• [Aim]: Rename "latitude" to "lat" in the item lines starting at the line containing "country: PE" and ending at the line containing "longitude: -77.0876". Reproduce only those lines, leaving everything else in them unchanged.

• [Excerpted data]:
[Start]

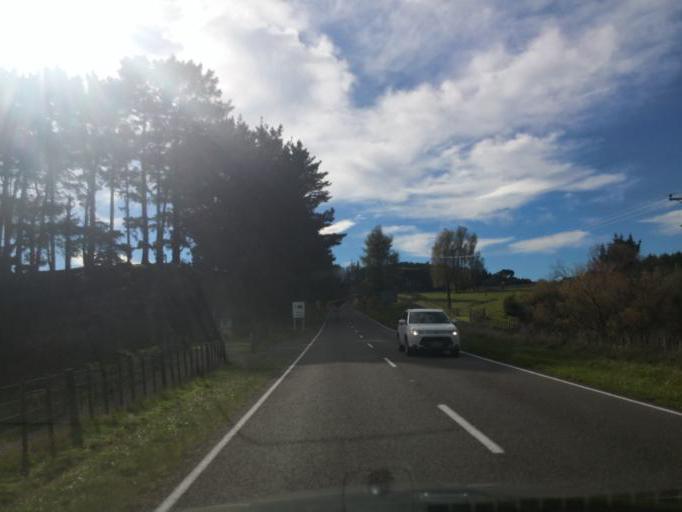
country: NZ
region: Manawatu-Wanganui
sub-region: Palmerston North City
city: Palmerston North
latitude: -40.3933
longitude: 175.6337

[End]
[Start]

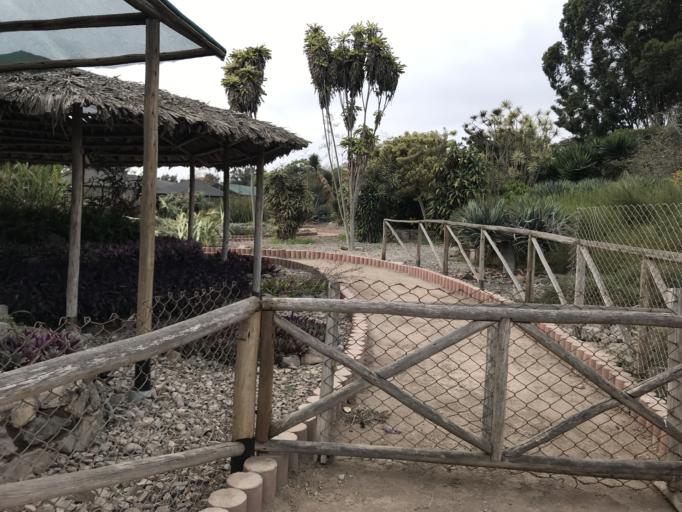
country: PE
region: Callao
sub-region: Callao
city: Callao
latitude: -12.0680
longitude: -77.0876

[End]

• [Exercise output]:
country: PE
region: Callao
sub-region: Callao
city: Callao
lat: -12.0680
longitude: -77.0876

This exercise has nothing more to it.